→ **Job**
Note how many lines in the material have "KiCad", and give only that figure.

→ **Material for this exercise**
--------------------------------
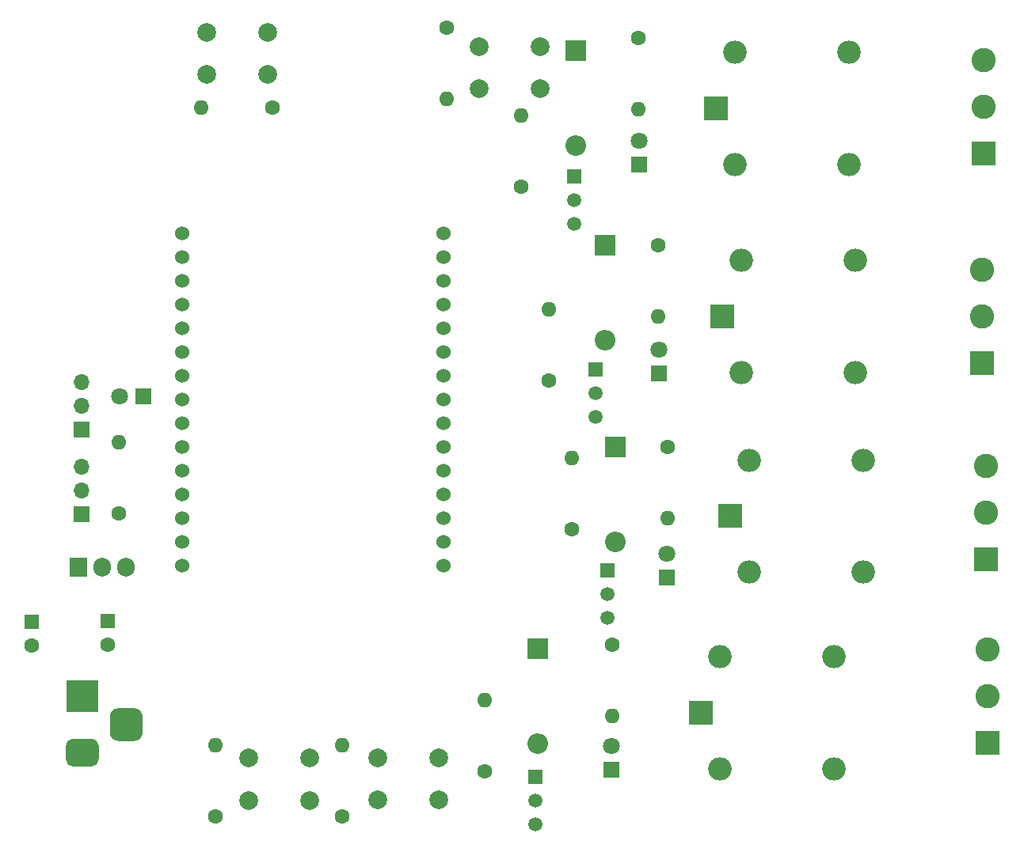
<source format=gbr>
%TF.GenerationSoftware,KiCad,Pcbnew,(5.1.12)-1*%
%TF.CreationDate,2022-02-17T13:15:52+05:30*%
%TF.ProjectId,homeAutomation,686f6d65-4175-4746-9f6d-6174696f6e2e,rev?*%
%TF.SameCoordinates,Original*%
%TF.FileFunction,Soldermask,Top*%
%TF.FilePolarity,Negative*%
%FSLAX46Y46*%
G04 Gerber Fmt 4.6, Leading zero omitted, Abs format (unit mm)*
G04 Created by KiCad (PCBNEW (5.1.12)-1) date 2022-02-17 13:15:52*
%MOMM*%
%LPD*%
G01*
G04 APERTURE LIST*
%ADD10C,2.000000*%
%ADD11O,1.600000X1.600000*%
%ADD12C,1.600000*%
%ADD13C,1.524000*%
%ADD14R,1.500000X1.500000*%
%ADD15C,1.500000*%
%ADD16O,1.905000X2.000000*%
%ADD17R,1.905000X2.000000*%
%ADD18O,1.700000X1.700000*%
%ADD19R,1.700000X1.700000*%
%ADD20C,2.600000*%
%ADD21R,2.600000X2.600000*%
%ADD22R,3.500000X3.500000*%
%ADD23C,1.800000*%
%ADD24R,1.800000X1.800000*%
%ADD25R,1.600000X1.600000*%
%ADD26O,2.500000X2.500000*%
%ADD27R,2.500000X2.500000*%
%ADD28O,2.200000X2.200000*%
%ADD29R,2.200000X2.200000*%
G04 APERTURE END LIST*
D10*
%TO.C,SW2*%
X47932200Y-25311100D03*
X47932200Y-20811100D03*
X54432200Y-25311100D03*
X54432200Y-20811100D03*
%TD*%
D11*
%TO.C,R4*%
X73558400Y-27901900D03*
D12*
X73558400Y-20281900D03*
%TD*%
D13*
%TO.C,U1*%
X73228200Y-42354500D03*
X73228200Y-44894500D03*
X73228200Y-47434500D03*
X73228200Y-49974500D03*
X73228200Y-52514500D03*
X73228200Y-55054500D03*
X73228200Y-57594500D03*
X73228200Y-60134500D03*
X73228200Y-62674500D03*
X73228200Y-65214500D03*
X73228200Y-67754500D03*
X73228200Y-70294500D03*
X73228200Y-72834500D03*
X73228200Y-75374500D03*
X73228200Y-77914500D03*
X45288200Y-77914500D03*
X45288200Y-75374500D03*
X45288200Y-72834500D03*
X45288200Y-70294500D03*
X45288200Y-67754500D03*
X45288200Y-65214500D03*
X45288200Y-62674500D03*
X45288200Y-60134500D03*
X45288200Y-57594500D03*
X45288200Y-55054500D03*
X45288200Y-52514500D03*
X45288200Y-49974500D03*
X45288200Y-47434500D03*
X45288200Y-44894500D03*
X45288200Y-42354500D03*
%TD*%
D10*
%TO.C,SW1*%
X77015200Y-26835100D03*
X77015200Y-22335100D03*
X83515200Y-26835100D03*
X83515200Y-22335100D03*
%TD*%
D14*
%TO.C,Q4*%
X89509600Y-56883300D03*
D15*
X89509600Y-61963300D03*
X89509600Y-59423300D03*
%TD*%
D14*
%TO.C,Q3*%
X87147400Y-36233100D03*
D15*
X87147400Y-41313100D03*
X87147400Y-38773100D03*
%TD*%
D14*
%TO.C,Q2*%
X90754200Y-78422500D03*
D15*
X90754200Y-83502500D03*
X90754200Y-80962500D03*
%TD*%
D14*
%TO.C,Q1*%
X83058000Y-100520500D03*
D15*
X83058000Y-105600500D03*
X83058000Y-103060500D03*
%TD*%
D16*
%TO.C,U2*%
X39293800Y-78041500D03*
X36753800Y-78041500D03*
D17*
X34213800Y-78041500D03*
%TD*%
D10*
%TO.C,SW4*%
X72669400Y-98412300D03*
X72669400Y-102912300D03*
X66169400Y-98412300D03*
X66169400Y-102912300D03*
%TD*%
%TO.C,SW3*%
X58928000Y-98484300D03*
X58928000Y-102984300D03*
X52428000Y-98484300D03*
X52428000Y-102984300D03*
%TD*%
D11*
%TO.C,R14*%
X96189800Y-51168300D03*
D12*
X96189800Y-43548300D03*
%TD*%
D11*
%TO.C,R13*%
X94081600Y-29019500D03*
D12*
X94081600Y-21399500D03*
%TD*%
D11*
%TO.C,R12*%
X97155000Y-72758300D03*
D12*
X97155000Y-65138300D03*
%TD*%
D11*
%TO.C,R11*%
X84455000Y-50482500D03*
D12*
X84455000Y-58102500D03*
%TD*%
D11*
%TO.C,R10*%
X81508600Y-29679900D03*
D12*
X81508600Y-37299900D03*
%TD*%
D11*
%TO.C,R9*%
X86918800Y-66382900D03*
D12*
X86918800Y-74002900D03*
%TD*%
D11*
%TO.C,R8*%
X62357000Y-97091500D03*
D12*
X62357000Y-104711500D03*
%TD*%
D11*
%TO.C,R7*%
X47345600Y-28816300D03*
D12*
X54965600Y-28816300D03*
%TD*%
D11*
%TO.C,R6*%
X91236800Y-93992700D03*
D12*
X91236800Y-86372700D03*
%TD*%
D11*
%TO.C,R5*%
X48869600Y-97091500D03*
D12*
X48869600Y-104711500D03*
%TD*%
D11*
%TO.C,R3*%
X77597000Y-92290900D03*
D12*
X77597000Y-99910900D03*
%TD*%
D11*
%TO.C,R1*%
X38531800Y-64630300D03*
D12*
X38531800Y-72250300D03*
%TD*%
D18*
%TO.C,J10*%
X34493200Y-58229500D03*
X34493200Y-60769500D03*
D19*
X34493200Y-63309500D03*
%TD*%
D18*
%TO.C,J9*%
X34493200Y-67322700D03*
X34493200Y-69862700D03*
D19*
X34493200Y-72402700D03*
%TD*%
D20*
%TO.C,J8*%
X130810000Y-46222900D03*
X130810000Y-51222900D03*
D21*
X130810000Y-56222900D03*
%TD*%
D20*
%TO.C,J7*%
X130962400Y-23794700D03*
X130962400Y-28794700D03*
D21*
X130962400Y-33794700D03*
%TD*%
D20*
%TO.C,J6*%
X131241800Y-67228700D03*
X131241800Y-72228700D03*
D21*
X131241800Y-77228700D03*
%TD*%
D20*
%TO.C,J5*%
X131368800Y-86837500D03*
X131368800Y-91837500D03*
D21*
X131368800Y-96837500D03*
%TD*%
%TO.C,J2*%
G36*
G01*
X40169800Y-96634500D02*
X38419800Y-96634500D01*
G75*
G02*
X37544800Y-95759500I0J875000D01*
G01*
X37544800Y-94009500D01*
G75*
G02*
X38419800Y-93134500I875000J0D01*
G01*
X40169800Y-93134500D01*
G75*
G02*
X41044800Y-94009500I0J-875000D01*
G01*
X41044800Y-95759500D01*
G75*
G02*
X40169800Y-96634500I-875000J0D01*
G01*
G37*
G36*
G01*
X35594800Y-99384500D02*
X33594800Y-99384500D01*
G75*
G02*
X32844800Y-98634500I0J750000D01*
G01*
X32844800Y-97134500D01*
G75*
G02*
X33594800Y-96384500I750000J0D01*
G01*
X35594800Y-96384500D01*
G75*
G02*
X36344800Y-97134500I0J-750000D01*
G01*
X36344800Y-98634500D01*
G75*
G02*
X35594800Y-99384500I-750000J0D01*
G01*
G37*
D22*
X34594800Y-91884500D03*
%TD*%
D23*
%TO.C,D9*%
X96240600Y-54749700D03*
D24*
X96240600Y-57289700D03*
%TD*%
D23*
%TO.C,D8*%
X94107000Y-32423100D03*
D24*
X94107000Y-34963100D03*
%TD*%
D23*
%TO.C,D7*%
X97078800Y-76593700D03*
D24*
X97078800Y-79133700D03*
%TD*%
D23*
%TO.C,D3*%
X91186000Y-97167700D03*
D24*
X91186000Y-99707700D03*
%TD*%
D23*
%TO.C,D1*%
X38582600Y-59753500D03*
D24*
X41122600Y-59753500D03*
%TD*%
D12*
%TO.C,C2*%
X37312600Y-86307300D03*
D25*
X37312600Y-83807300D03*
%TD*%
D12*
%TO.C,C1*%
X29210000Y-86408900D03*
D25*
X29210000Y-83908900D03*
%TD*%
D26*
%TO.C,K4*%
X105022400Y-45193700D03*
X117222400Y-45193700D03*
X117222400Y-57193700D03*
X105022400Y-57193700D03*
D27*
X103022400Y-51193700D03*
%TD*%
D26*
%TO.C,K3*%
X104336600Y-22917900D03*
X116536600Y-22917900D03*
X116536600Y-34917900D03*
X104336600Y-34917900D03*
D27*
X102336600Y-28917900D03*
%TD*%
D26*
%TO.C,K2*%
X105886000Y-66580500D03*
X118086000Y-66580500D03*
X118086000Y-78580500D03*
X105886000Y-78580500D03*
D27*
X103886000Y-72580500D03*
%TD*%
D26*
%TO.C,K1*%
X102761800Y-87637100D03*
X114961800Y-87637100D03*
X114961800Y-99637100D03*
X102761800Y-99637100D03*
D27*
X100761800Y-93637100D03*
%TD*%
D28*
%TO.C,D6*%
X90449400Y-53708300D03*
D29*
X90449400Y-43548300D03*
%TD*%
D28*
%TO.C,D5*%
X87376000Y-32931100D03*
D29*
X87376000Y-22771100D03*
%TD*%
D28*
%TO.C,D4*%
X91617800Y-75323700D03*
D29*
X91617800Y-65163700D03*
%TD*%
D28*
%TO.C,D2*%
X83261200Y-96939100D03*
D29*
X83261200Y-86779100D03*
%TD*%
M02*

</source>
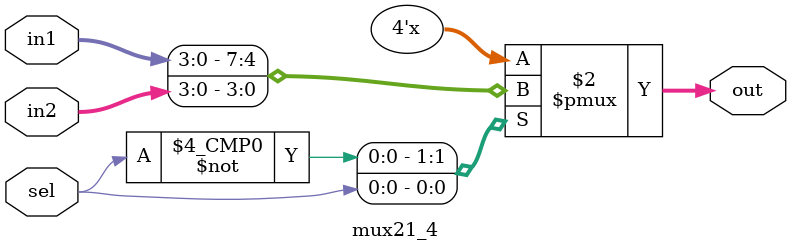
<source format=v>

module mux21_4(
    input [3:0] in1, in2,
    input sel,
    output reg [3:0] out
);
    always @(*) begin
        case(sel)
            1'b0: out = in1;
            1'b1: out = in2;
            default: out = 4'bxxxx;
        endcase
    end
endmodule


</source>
--------------------------------
→ **Answer box**
2